Faraco explica que, já na década de 1920, o linguista dinamarquês Otto Jespersen demonstrou não haver critério único e sistemático na definição das regras normativas. “Há critérios de ocasião. Algumas vezes, apela-se à gramática latina; em outras, ao uso de escritores consagrados; em outras, ao uso de uma determinada região ou grupo social; em outras ainda, às preferências ético-estéticas do gramático. Desse modo, a convenção a que se dá o nome de norma-padrão não tem como ficar isenta de invenções, paradoxos e contradições. E, por isso, seus postulados devem ser sempre submetidos a um bom debate crítico”, resume.

Escolaridade e mudança linguística

No Brasil, é comum atribuir as mudanças (“erros”?) à baixa escolaridade de considerável parcela da sociedade ou a uma suposta falta de “hábito de ler” – ou a ambas as coisas.  A isso Faraco responde reconhecendo que a escolaridade tem um efeito retardador de mudanças, principalmente na língua escrita. “Na língua escrita, é possível um monitoramento mais intenso. Na língua falada, porém, as mudanças se dão com mais força e com menos possibilidade de controle. Os falantes, mesmo os altamente escolarizados, nem se dão conta de quanto a língua que falam está mudando”.

O professor nos convida a observar com atenção os debates no Supremo Tribunal Federal: “Note quantas vezes aparecem as orações relativas cortadoras (nas quais se apaga a preposição antes do pronome – do tipo de “O livro que eu gosto”). Acho que é um bom exemplo porque é o tribunal superior e os magistrados e advogados, em geral, são muito ciosos da ‘correção’ gramatical.

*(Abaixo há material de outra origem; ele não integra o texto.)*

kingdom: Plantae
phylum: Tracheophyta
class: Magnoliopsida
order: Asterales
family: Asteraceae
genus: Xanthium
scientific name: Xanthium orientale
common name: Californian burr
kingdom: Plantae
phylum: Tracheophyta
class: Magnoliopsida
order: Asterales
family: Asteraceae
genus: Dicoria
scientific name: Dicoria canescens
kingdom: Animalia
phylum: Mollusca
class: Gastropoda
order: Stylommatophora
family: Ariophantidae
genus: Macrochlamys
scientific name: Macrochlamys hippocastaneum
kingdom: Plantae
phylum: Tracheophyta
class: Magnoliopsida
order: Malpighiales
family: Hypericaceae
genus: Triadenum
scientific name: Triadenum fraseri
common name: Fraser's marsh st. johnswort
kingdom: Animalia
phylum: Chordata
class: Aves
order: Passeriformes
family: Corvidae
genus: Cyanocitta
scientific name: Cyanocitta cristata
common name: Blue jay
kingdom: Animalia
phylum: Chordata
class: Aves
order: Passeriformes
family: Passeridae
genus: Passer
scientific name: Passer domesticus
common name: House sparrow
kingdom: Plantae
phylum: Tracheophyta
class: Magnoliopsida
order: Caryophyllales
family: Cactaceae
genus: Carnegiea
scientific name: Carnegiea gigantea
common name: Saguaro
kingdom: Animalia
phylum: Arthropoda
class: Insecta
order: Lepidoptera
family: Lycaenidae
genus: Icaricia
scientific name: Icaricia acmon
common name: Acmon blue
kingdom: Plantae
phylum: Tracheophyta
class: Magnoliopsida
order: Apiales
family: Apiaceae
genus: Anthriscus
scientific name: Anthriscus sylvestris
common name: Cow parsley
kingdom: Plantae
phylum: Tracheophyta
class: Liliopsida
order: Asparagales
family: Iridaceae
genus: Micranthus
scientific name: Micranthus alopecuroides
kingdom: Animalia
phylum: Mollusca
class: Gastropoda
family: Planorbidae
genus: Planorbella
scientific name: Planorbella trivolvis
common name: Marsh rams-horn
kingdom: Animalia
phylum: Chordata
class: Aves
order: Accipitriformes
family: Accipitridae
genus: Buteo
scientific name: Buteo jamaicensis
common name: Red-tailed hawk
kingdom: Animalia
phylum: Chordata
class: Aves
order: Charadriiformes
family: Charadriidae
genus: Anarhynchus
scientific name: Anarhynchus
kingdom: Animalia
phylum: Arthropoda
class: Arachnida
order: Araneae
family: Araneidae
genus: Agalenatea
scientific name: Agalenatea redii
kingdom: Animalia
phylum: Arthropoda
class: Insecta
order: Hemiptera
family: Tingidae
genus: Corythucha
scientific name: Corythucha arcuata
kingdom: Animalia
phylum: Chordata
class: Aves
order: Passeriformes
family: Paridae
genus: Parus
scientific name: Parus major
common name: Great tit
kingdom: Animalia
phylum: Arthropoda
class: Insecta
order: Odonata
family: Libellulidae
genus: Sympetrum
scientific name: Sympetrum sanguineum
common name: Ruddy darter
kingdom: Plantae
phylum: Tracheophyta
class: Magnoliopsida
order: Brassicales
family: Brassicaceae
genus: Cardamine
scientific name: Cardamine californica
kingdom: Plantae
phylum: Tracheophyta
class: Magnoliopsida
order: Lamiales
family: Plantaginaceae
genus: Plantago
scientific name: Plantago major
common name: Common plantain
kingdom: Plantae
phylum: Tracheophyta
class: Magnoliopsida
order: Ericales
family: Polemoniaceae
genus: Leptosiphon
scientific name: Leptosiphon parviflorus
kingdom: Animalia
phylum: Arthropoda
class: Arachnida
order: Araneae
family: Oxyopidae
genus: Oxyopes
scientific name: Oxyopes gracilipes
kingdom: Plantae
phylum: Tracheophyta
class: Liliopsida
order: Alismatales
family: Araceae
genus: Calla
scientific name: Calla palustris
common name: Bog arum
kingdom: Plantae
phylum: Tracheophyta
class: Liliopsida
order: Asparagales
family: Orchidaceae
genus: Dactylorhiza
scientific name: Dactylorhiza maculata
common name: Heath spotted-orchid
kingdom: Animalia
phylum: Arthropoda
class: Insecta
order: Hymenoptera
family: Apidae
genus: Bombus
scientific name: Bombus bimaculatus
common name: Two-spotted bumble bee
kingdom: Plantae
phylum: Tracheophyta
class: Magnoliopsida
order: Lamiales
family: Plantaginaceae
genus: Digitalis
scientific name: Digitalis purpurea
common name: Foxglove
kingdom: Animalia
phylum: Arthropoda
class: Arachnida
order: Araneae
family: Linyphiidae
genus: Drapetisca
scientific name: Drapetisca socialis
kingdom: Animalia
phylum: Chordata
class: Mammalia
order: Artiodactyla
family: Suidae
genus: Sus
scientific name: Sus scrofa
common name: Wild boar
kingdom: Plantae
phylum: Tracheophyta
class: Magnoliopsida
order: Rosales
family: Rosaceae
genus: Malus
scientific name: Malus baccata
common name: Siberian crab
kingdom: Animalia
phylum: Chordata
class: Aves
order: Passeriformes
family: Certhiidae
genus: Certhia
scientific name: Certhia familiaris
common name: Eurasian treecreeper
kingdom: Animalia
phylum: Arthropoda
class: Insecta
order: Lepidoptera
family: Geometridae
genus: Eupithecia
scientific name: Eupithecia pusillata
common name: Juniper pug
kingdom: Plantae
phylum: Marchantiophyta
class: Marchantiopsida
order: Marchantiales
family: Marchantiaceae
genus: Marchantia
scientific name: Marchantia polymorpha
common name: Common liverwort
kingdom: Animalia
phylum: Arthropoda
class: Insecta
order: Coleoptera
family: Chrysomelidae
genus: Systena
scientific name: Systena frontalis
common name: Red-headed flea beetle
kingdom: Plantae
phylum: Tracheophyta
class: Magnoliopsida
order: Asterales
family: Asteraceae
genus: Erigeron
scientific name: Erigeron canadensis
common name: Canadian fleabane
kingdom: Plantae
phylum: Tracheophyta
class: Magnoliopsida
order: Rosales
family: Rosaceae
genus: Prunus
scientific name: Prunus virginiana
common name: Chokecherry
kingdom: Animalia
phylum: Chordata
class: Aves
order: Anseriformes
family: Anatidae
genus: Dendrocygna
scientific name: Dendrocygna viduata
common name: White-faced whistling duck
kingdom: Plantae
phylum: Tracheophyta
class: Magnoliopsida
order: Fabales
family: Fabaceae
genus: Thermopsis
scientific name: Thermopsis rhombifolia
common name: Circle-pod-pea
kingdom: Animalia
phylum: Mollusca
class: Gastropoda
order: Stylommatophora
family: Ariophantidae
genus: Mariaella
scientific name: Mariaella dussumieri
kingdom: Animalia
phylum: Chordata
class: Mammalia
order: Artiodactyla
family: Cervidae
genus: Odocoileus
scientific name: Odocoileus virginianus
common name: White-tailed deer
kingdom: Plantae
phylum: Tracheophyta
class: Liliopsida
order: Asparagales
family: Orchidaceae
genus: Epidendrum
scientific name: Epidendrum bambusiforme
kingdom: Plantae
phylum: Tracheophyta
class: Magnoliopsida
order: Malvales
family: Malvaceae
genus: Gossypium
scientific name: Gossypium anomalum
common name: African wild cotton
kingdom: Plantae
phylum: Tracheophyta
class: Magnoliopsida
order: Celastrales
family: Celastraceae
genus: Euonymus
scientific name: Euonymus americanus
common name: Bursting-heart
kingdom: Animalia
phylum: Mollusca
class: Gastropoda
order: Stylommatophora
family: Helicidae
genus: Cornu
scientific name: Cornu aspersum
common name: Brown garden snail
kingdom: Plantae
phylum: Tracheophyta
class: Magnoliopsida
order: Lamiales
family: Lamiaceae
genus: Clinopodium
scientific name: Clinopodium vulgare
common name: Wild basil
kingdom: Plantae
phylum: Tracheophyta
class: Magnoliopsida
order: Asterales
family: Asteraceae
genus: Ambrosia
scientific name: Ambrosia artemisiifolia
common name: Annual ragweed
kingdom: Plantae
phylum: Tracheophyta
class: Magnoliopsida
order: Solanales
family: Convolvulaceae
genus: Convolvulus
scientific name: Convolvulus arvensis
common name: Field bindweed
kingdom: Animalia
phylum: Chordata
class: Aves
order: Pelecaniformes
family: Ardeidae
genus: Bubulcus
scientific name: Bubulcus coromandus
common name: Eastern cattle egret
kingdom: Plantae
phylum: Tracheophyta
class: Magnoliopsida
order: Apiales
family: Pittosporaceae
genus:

Ora, se nesse contexto, povoado de falantes altamente escolarizados e letrados, as relativas cortadoras abundam, é porque a escolaridade, embora tenha certo efeito de freio, não controla, de fato, os processos de mudança. Na entrevista de Gustavo Franco, temos também exemplo disso: “Mesmo o governo que participei, que patrocinou reformas pró-mercado muito pesadas, sempre o fez com certa hesitação e com muitos pedidos de desculpa”.

O lugar da norma-padrão

Resta saber, afinal, qual é o lugar da norma-padrão e se seria possível aproximá-la da norma culta efetivamente usada. “Pequenos passos na tentativa de aproximar a norma-padrão da norma culta vêm sendo dados desde nossos primeiros filólogos no século 19. Ter uma norma de referência é importante como baliza para certas situações em que vale a pena controlar a variabilidade linguística. É importante haver certa uniformidade, por exemplo, em materiais escritos para públicos amplos”, explica Faraco.

O professor, no entanto, faz um alerta: “Mas a convenção não pode ser uma camisa de força, sob pena de tirar a vitalidade da língua. Percebo que, muitas vezes, sob pretexto de adequar os textos escritos à norma-padrão, bloqueia-se a renovação da língua escrita. Tem havido, nesses casos, uma espécie de esterilização da nossa língua escrita. Ela vai ficando pasteurizada e sem graça”.